A pad – a collaborative public web document – was quickly put together to coordinate preparations for the attack. Hacktivist decided to describe the living conditions of miners and their families in an effort to mobilise public consciences. But some of their sensational assertions appeared to lack evidence.
Consequences of this situation [the illegal exploitation of coltan, Ed]:
- Young girls and boys do not attend school
- Each kilo of coltan extracted costs the lives of two children
- Families sleep in and feed themselves from the surrounding mountain forests
- The elephant population has declined by 80%
- The gorilla population has fallen by 90%
On the evening of May 10, the first attack was launched against the site of Sony Mobile. On a dedicated IRC channel – an anonymous chat interface – hacktivists exchanged information on security weaknesses found on the Sony site. They then launched LOIC, a piece of software which works to overload a server hosting a website with requests.
For Operation Coltan the Anonymous supporters created a browser version of LOIC, creating a mini-site that has the same functionality as LOIC. In thirty lines of computer code, hacktivists created a system whereby any user who logs on to the web page begins sending 16 requests per second to a target server. First Sony, then LG and Bayer.
“Operation Green Rights” originated from Italian hacktivists, and gathered support from others in Europe, particularly France and Germany. A dramatic swoop executed by Italian police forces in the summer of 2011 led to the arrest of fifteen Anonymous supporters, impacting greatly on the dynamic of European environmental hacktivism.

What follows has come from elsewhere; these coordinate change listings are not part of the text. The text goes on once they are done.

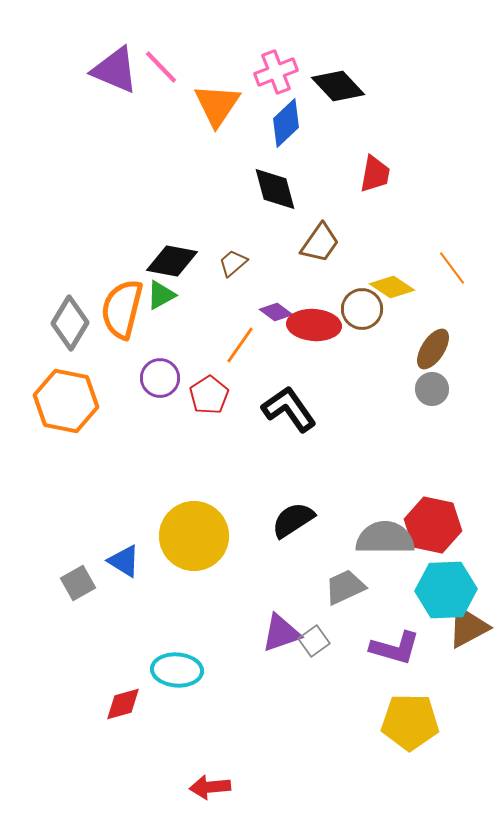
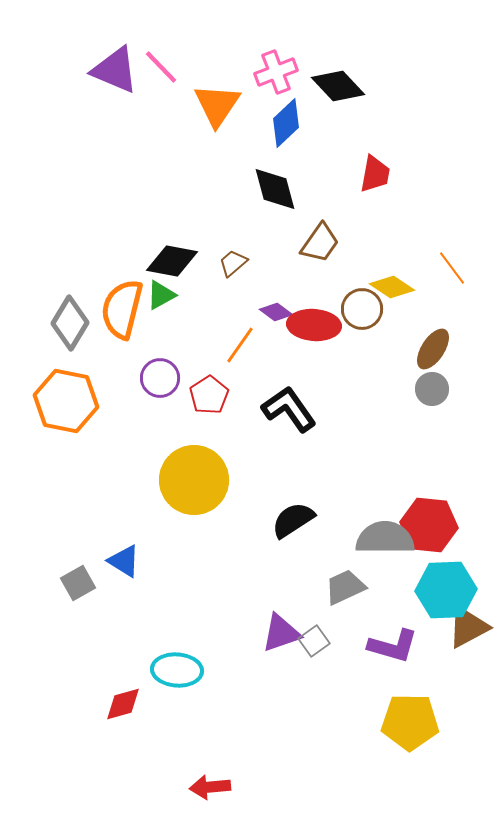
red hexagon at (433, 525): moved 4 px left; rotated 6 degrees counterclockwise
yellow circle at (194, 536): moved 56 px up
purple L-shape at (395, 648): moved 2 px left, 2 px up
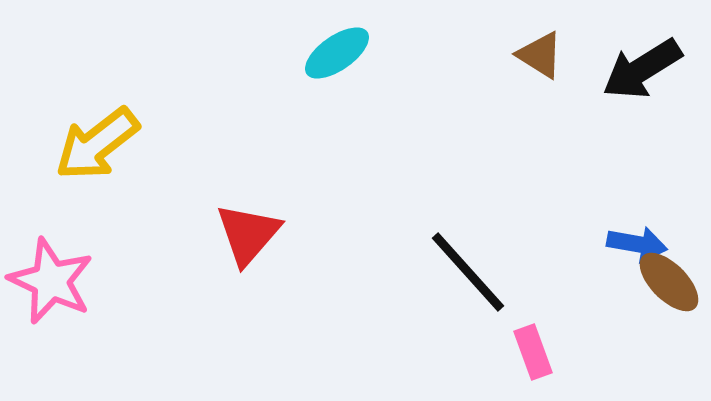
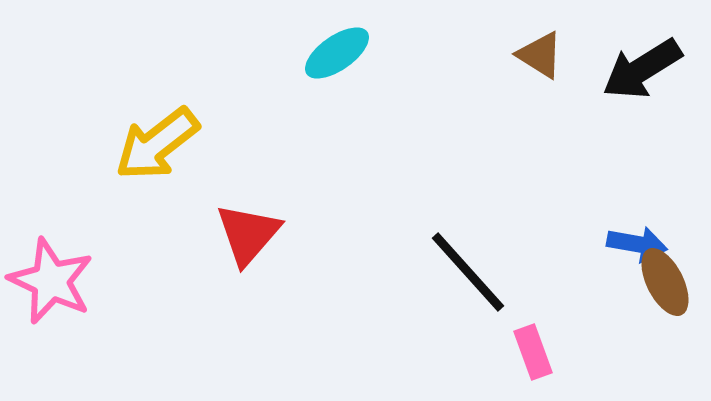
yellow arrow: moved 60 px right
brown ellipse: moved 4 px left; rotated 18 degrees clockwise
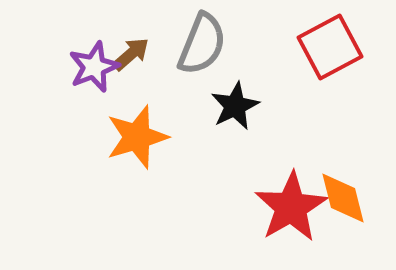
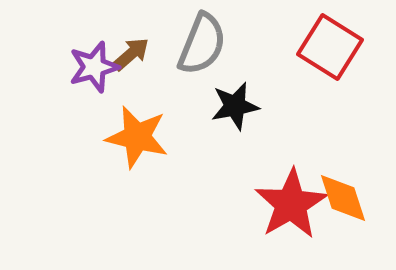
red square: rotated 30 degrees counterclockwise
purple star: rotated 6 degrees clockwise
black star: rotated 15 degrees clockwise
orange star: rotated 30 degrees clockwise
orange diamond: rotated 4 degrees counterclockwise
red star: moved 3 px up
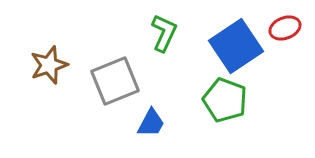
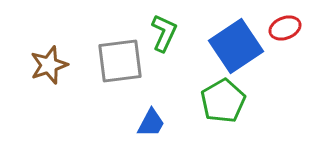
gray square: moved 5 px right, 20 px up; rotated 15 degrees clockwise
green pentagon: moved 2 px left, 1 px down; rotated 21 degrees clockwise
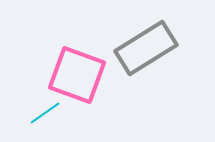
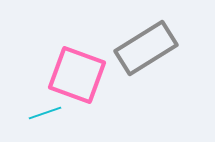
cyan line: rotated 16 degrees clockwise
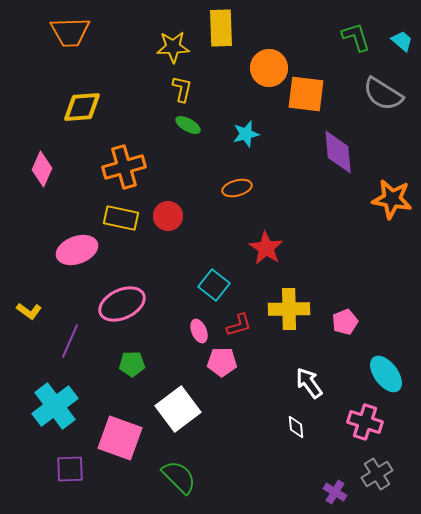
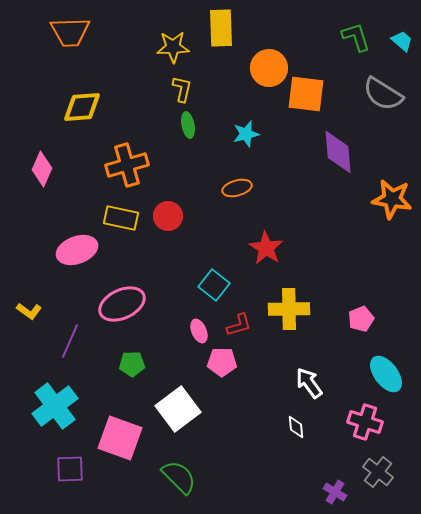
green ellipse at (188, 125): rotated 50 degrees clockwise
orange cross at (124, 167): moved 3 px right, 2 px up
pink pentagon at (345, 322): moved 16 px right, 3 px up
gray cross at (377, 474): moved 1 px right, 2 px up; rotated 20 degrees counterclockwise
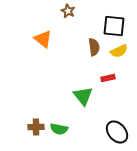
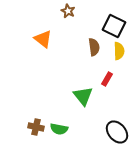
black square: rotated 20 degrees clockwise
yellow semicircle: rotated 66 degrees counterclockwise
red rectangle: moved 1 px left, 1 px down; rotated 48 degrees counterclockwise
brown cross: rotated 14 degrees clockwise
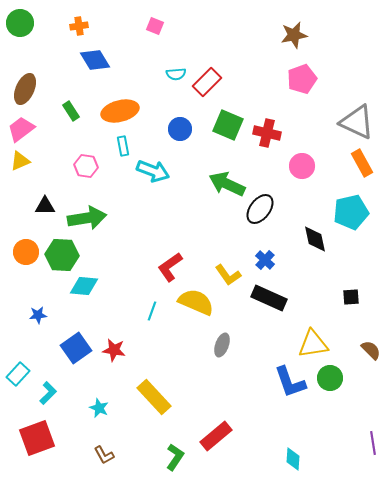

Adopted by activists in the US and Canada in campaigns against the oil sands, the “Operation Green Rights” banner has also been widely used in recent times by South American Internet users. Mining industries in South American countries were targeted by several waves of attacks during February 2012, with supporters rallying around groups calling themselves Anonymous Venezuela and Anonymous Columbia. “Operation Coltan” seems to have been instigated by Anonymous Columbia, as evidenced by the video below.
Of the various companies contacted by OWNI, Bayer is so far the only one to speak out on the attacks.
Several websites belonging to the Bayer Group (in Portugal, the Netherlands, South Africa) are currently under attack and several have been deactivated for security reasons. (…)
Anonymous has claimed responsibility for these attacks, as a result of the Bayer Group’s supposed implication in the trade of coltan in Congo. These allegations are more than ten years old and are without foundation. Following an investigation, the UN withdrew all their accusations against the Bayer Group in 2003.
In the aftermath of that UN investigation, however, the Bayer Group considered it appropriate to specify in its annual report on sustainable development in 2004 that it had provided financing to the Dian Fossey Gorilla Fund, “a project aimed at helping people in the eastern part of the central African country to practice environmentally friendly extraction of natural resources“. The same report continues:
Some environmental organizations have called for a general moratorium on exports from the entire region in order to halt illegal activities such as mining in national parks. Yet other organizations, including the Dian Fossey Gorilla Fund, consider such measures to be unsuitable, particularly for humanitarian reasons, as they would eliminate an important source of income for the local population. In this case, the organizations fear that the population would be forced to seek food in the national parks to an even greater extent than is currently the case. This would most likely result in the permanent extinction of severely endangered species.